Что мы знаем точно? Про нас прозектор все узнает, когда вскрытие произведет. Он и скажет, в каком месте самая тонкая жила не выдержала насилия над нашей природой.
Но как надо было, не знает и он. И никто. А если бы кто знал, так и жить было бы неинтересно.
Чудо
Это как условный знак, вроде тихого посвистывания из темноты: мол, не бойся, я здесь, я с тобой.
И происходит это не со всяким, надо еще заслужить, чтобы тебя не оставляли один на один с жизнью.
Со мной, например, очень долго не случалось никаких чудес, и вся моя жизнь складывалась по материальным, поверхностным законам. Я даже думала, что это у всех так и что про чудеса люди врут.
Однажды были мы с Егором Юдиным, известным православным писателем и художником, в Вене — на мероприятиях по детской литературе. Егор уверял, что с ним чудеса совершаются то и дело. А с тобой, говорил, ничего не происходит потому, что ты — ни богу свечка, ни черту кочерга. Я думала, он сочиняет.
Но очередное чудо случилось с ним у меня на глазах.

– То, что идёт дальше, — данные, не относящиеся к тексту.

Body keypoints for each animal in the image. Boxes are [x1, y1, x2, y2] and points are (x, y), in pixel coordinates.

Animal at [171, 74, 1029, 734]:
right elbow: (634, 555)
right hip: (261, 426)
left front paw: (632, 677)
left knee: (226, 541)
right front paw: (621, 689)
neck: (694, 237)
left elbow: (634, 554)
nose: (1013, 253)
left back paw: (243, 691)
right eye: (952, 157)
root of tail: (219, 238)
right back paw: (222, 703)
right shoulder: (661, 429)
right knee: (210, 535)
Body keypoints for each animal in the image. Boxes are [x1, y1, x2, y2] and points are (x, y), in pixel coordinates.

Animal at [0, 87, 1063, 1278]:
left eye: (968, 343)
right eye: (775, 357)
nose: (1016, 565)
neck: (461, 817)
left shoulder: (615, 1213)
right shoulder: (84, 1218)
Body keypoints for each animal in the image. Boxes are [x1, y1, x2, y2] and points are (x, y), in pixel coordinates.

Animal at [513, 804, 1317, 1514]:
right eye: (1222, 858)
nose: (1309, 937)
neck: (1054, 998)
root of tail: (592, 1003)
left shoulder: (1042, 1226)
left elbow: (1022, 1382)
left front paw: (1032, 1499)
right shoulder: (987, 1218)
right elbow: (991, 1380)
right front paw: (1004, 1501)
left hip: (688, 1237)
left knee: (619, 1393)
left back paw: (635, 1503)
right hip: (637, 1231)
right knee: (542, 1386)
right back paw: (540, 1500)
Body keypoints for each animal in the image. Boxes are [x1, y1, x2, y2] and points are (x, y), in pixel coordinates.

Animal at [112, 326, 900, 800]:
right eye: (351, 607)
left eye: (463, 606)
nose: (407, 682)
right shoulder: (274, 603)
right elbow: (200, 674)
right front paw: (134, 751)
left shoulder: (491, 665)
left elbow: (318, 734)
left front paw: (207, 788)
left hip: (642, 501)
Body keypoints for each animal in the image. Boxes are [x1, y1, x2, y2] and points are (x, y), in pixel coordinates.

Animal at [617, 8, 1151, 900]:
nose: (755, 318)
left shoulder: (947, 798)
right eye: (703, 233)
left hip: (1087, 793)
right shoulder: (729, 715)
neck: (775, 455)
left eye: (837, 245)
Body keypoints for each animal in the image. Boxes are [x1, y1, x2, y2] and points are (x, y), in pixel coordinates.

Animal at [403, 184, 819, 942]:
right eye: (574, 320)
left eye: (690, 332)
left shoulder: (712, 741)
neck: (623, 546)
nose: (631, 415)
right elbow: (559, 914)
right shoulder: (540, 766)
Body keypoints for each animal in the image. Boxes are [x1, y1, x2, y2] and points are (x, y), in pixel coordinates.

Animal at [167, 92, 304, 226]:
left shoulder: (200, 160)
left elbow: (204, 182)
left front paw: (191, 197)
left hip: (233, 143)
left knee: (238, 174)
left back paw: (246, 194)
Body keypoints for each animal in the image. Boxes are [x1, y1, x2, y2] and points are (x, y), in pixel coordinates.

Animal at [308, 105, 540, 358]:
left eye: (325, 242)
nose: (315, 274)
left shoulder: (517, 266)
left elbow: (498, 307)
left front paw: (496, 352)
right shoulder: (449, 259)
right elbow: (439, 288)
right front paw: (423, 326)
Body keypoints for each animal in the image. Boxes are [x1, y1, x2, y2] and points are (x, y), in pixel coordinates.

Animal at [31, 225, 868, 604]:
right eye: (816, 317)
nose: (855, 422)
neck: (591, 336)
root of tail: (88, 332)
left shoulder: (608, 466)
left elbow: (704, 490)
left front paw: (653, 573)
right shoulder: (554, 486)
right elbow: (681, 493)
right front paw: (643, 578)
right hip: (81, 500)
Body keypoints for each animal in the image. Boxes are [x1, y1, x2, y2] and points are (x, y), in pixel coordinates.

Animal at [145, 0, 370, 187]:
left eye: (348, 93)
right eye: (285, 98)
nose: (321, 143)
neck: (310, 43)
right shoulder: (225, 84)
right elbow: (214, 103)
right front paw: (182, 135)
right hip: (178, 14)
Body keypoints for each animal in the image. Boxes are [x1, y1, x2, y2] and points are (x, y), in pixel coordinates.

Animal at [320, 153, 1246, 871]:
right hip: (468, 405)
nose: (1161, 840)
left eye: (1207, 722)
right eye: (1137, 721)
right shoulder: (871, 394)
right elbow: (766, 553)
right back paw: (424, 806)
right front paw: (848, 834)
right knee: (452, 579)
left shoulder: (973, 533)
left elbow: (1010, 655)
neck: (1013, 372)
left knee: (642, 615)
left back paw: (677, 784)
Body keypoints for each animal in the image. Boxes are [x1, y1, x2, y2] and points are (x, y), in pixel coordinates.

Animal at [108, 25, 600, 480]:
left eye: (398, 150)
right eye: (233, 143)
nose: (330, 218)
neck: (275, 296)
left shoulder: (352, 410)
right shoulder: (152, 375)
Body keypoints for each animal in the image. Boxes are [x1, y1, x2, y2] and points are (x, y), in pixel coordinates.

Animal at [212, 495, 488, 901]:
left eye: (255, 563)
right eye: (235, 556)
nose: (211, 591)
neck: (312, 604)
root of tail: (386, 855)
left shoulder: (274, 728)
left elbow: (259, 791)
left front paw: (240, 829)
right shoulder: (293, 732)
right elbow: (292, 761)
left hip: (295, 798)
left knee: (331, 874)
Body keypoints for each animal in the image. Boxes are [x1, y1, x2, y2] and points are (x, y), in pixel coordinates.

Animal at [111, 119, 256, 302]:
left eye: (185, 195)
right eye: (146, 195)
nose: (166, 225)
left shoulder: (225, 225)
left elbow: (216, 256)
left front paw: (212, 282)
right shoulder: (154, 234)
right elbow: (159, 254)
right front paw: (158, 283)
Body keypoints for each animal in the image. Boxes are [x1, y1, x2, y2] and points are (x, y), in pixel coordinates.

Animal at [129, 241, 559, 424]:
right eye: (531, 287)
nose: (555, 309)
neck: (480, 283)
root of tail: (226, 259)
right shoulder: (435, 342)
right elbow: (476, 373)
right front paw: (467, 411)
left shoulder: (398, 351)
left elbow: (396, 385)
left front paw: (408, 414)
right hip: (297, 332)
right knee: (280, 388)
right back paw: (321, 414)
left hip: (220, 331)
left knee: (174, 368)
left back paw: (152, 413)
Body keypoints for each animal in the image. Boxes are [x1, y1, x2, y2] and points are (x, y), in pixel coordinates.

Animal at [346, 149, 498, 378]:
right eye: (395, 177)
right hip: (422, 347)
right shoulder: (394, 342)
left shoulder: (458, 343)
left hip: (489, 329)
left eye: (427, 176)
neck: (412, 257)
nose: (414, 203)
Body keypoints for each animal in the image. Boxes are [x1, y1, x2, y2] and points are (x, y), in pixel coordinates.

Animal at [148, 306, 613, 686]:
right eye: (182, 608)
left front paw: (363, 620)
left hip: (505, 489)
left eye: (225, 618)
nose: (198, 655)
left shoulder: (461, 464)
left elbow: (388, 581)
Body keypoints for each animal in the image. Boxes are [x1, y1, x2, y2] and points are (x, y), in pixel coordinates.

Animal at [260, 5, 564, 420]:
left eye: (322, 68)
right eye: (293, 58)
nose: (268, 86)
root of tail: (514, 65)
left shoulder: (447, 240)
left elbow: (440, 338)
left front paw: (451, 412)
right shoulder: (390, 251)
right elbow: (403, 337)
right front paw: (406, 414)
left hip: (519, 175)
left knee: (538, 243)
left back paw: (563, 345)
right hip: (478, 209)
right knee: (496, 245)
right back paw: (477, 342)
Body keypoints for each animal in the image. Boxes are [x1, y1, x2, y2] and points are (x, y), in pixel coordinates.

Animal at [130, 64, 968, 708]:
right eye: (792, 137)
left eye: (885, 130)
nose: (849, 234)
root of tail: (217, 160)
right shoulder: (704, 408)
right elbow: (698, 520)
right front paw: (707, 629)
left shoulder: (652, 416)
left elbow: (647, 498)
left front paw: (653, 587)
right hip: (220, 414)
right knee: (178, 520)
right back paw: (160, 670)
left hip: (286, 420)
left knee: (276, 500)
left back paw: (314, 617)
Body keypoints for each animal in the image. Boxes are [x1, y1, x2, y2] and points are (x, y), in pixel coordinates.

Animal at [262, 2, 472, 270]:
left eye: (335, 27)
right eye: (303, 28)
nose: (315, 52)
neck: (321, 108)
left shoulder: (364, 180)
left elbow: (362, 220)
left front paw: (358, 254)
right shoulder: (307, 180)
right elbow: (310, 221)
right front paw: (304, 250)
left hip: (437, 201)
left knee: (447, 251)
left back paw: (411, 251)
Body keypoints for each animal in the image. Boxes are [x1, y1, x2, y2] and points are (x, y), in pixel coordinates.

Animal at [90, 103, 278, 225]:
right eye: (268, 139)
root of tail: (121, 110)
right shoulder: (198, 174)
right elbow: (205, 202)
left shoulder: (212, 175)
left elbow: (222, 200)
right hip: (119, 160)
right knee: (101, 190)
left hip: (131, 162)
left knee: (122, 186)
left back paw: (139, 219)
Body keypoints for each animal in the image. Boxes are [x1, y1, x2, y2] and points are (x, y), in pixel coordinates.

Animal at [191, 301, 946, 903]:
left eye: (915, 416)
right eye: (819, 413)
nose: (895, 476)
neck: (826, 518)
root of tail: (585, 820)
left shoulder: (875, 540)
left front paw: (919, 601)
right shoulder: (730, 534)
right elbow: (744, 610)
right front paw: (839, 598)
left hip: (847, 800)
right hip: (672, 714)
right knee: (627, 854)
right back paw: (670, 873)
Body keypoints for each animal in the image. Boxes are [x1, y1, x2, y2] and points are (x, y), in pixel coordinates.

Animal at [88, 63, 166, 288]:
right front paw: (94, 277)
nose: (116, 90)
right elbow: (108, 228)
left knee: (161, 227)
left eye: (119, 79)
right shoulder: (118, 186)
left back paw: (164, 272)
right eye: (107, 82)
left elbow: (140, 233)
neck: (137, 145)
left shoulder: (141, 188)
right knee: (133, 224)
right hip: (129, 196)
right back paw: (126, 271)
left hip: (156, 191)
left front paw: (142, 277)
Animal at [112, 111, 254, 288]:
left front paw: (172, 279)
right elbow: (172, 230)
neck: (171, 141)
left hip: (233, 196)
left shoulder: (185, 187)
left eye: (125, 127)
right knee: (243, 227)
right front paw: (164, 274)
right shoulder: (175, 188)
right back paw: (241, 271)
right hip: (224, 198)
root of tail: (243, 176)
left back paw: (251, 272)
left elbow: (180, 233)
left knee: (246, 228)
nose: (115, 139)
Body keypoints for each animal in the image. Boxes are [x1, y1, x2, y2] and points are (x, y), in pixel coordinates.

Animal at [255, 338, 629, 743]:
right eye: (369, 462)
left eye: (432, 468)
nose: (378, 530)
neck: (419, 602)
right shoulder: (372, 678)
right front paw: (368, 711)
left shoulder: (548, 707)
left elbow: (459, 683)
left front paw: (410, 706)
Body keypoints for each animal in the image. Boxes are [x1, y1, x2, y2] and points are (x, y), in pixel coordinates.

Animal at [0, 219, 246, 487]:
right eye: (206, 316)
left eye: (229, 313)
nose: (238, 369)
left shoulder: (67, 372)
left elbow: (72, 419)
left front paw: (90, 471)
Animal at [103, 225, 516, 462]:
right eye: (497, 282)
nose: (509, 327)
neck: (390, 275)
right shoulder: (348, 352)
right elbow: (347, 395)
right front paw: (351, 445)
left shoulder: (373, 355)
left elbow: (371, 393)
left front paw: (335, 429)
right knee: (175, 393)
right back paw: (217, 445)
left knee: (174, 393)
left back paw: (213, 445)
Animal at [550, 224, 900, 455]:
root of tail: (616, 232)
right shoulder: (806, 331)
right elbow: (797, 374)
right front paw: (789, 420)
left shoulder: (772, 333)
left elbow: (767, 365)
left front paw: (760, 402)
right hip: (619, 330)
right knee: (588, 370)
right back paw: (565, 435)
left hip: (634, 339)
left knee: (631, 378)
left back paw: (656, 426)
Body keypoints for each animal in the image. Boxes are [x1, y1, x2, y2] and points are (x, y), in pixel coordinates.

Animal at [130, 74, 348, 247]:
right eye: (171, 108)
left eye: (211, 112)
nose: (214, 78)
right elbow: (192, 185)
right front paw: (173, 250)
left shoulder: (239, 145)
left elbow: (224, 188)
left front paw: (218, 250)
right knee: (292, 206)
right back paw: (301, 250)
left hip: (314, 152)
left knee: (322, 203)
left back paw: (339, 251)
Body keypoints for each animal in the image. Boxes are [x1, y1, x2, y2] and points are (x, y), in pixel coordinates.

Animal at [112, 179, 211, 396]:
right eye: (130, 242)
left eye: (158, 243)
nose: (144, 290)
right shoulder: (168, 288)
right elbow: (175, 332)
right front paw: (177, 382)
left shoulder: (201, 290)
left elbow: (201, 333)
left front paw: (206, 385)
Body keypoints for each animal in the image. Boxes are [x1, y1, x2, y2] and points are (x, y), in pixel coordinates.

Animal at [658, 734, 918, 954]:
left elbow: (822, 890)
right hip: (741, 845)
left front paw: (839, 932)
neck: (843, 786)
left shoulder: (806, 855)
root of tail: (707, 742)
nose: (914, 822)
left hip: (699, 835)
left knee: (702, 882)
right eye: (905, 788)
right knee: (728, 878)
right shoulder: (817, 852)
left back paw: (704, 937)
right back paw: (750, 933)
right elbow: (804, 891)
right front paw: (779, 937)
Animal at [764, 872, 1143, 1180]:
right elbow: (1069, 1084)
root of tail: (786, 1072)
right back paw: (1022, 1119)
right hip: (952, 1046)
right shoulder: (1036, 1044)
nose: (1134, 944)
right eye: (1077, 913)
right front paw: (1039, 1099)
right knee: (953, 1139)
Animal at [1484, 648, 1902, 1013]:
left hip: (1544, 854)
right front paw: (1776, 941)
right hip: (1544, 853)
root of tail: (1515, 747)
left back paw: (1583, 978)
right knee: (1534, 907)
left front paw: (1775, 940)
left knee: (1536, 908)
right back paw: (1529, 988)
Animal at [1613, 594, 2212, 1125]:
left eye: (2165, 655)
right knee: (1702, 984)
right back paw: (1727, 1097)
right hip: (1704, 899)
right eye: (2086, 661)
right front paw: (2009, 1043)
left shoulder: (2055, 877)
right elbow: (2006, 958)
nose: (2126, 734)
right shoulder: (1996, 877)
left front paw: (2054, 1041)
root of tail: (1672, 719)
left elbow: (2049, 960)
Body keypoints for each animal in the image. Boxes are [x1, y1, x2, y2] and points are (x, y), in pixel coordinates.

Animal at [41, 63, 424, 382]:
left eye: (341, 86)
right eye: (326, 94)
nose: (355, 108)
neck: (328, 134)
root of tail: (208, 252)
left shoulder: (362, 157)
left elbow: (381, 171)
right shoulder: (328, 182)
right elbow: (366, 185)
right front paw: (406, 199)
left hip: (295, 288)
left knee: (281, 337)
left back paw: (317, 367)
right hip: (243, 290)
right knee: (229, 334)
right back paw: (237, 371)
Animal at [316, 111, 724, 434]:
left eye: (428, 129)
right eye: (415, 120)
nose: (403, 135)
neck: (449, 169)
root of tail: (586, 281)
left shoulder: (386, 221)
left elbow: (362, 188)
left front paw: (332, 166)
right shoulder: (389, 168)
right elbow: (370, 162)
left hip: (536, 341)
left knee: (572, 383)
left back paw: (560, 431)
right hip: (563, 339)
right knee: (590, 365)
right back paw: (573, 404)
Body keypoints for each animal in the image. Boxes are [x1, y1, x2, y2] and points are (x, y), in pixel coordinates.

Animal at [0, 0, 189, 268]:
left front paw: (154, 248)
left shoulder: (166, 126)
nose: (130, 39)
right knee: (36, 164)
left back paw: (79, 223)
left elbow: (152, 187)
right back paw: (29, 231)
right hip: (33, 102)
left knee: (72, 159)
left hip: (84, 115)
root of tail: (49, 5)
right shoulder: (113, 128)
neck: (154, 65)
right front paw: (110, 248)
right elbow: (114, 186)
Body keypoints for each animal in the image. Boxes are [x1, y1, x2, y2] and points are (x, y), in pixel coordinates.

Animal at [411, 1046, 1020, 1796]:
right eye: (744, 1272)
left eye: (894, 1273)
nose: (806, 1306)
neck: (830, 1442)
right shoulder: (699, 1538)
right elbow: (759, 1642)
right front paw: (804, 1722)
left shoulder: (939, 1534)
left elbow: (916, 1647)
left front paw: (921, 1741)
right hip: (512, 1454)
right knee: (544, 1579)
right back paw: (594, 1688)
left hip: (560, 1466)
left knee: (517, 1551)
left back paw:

Мы уже покидали Вену. Последние австрийские монеты, неходовая в других местах валюта, были наскоро дотрачены. На общественный транспорт до аэропорта у нас был припасен билетик на две персоны, купленный в автомате. Но в последний момент мы обнаружили, что он детский, по половинному тарифу. Видимо, нажали не на ту кнопку у автомата, сгребли сдачу, не считая, и не заметили ошибку. Покупать новый было уже не на что. Австрийцы хоть и ближе к славянам по характеру, чем упорядоченные немцы, которые всё делают заблаговременно, но и у них поменять доллары можно только в банке и только в определенные часы. Мы с Егором влипли.
Надо иметь в виду, что это вам не Россия, где безбилетный проезд дело самое естественное, там это — форменное преступление, наравне с грабежом и разбоем.
Заготовили мы подходящую легенду для контролера — а разговор с контролером был абсолютно неизбежен, потому что последний отрезок пути нам предстояло ехать на пригородной электричке, где билеты проверяются неукоснительно. Егор по-немецки не говорил, и драме предстояло разыграться между контролером и мной.
Когда человек в униформе приблизился к нам, Егор воскликнул краткую молитву: «Господи, помоги!» — и отвернулся от позорища.
Контролер взял наш билет, долго в него вглядывался, потом уточнил:
— До аэропорта? — по-немецки, естественно.
Я кивнула, ни жива ни мертва.
— Вдвоем?
— Да.
Контролер продырявил наш билетик своей машинкой, вежливо вернул мне и проследовал дальше.
Мы с Егором ошеломленно посмотрели друг на друга.
Так я узнала силу молитвы.
Конечно же, имеет значение, кто просит, о чем и с каким сердцем.
Если, скажем, ты уже изрядно задолжал своему соседу, пропустил все сроки и снова пришел просить, то вряд ли дадут. Так же и тут. Сперва рассчитайся по старым долгам.
Однажды я очень долго собиралась в храм. «Собиралась» — в данном случае говорила себе: надо бы сходить в церковь. Дальше намерения дело не шло. Все работа да дела. Вот уже и момент себе определила: отстоять неделю покаянного канона в Великий пост. Уже и вслух объявила (как теперь говорят, «озвучила») свои планы в разговоре с подругой. А дал слово — держи.